Problem to solve: Reproduce word for word the part of the passage on whiteness as a spiritual disease that opens with the words "As we shelter-in, white" and closes with "meant to be.".

** Reading text follows **

The souls of white folk are on a ventilator. But there is a vaccine. It is injected through the voices of the most vulnerable. We can recover from whiteness only when we begin to receive the testimony of Black, Indigenous and Immigrant peoples. When we listen and learn and follow and grieve. When we finally come to see in their faces the divine image of Love itself. Only then, will white folk begin to find healing from this spiritual disease. Only then will we break rank from a culture of whiteness that clings to a myth of America’s greatness—perpetually scaffolded by silence and niceness.
As we shelter-in, white Christian America cannot afford to wait around for “a return to normal.” We are long past due for a spiritual revolution rooted in a robust belief in the real-life stories coming from the cracks and corners of American empire. The pandemic is daily exposing these hidden realities. All we have to do is start paying attention. Jesus made it clear that after the wealthy and powerful crucified him, he’d rise up in the hungry, thirsty, immigrant, sick, unhoused and imprisoned. When we make “essential” those whom he called “the least of these,” we will reclaim the divine belovedness that binds us together in a common destiny. If we do, we can make America—and our souls—what they were meant to be.

** End of Reading text **
** Extracted data follows **

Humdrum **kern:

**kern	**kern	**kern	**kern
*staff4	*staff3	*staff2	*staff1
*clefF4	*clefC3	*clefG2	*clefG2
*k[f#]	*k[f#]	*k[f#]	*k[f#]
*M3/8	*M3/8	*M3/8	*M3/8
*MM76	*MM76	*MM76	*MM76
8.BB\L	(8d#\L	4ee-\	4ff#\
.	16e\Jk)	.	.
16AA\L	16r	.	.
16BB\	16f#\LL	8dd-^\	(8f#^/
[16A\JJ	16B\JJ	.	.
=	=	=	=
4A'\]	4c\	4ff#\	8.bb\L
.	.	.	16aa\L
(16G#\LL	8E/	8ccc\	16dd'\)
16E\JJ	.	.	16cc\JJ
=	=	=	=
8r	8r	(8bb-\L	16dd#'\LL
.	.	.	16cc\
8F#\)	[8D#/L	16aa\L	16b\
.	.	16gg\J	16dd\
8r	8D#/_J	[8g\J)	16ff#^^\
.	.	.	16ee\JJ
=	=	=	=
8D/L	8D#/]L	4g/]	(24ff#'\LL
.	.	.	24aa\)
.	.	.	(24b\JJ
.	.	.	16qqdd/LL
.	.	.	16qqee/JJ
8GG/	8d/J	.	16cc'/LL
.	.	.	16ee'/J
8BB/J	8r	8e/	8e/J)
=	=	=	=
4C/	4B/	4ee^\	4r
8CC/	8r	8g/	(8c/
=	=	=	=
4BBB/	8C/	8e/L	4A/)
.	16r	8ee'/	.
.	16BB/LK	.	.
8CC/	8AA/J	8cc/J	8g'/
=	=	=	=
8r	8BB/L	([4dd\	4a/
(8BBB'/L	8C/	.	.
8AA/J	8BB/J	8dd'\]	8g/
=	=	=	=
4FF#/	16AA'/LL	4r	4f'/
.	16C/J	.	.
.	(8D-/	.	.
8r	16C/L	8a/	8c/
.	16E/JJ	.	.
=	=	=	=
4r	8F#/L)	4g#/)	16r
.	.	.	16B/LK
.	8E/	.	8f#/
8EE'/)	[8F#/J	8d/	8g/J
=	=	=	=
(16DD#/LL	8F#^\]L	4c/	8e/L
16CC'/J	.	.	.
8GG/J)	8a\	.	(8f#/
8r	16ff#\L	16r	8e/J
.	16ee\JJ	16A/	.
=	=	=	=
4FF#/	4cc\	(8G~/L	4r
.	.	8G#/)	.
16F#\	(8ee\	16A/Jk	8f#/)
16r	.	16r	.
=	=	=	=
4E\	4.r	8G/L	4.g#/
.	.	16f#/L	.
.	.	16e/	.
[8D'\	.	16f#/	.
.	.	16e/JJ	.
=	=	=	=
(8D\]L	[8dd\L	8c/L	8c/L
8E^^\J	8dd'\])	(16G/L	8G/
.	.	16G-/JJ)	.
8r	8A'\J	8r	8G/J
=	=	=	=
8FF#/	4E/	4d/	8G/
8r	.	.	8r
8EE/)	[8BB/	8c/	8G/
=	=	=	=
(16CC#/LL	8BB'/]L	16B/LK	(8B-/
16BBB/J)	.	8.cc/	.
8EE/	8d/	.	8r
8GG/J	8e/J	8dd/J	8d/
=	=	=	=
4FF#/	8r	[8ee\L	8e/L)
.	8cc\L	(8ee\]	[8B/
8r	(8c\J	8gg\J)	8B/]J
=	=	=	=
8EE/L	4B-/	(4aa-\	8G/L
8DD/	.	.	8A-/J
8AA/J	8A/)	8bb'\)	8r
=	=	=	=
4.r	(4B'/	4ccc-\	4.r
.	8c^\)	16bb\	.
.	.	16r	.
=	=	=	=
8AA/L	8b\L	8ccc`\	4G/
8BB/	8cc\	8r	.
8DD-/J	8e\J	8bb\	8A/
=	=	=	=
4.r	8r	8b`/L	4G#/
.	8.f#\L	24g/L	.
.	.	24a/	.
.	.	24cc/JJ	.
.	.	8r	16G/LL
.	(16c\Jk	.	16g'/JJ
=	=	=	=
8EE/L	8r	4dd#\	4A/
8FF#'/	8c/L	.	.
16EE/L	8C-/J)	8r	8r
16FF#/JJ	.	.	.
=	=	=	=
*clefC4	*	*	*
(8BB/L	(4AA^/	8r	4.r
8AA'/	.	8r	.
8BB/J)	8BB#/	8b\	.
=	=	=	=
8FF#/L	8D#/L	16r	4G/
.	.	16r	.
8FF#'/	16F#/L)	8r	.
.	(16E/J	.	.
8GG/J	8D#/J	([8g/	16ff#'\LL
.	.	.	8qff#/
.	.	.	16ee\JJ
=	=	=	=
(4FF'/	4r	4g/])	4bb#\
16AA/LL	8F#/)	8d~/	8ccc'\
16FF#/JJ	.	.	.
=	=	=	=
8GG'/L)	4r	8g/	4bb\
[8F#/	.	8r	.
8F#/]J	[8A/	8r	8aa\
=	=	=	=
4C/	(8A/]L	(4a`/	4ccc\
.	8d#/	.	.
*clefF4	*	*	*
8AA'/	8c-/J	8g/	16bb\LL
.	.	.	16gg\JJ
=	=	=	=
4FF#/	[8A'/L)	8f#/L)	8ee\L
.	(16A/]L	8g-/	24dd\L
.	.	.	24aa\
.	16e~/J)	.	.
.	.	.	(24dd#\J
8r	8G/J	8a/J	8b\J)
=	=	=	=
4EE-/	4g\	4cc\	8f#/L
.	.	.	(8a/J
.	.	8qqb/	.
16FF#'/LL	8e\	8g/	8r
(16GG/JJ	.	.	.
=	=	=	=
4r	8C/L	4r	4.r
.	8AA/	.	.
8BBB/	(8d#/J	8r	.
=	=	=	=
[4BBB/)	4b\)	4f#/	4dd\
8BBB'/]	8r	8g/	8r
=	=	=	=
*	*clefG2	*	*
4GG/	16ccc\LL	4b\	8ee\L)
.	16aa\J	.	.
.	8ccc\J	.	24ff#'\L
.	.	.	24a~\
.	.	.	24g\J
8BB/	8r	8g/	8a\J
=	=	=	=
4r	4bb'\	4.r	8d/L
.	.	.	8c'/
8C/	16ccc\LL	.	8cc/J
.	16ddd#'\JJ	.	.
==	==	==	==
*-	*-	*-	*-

** End of Extracted data **

Result for this task:
As we shelter-in, white Christian America cannot afford to wait around for “a return to normal.” We are long past due for a spiritual revolution rooted in a robust belief in the real-life stories coming from the cracks and corners of American empire. The pandemic is daily exposing these hidden realities. All we have to do is start paying attention. Jesus made it clear that after the wealthy and powerful crucified him, he’d rise up in the hungry, thirsty, immigrant, sick, unhoused and imprisoned. When we make “essential” those whom he called “the least of these,” we will reclaim the divine belovedness that binds us together in a common destiny. If we do, we can make America—and our souls—what they were meant to be.